*PROMPT*. In full and without change, retype the records.

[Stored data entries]
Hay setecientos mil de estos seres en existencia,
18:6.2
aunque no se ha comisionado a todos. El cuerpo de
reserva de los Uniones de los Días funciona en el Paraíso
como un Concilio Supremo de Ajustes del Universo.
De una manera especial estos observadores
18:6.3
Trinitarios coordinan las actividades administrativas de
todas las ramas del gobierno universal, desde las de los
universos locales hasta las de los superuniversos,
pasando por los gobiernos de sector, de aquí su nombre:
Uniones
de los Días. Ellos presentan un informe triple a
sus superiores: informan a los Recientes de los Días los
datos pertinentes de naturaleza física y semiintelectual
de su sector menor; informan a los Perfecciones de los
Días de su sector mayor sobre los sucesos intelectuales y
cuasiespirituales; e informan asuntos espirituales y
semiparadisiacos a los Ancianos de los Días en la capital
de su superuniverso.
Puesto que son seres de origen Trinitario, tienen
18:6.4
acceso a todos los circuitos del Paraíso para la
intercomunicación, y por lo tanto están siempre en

*RESPONSE AREA*.
Hay setecientos mil de estos seres en existencia,
18:6.2
aunque no se ha comisionado a todos. El cuerpo de
reserva de los Uniones de los Días funciona en el Paraíso
como un Concilio Supremo de Ajustes del Universo.
De una manera especial estos observadores
18:6.3
Trinitarios coordinan las actividades administrativas de
todas las ramas del gobierno universal, desde las de los
universos locales hasta las de los superuniversos,
pasando por los gobiernos de sector, de aquí su nombre:
Uniones
de los Días. Ellos presentan un informe triple a
sus superiores: informan a los Recientes de los Días los
datos pertinentes de naturaleza física y semiintelectual
de su sector menor; informan a los Perfecciones de los
Días de su sector mayor sobre los sucesos intelectuales y
cuasiespirituales; e informan asuntos espirituales y
semiparadisiacos a los Ancianos de los Días en la capital
de su superuniverso.
Puesto que son seres de origen Trinitario, tienen
18:6.4
acceso a todos los circuitos del Paraíso para la
intercomunicación, y por lo tanto están siempre en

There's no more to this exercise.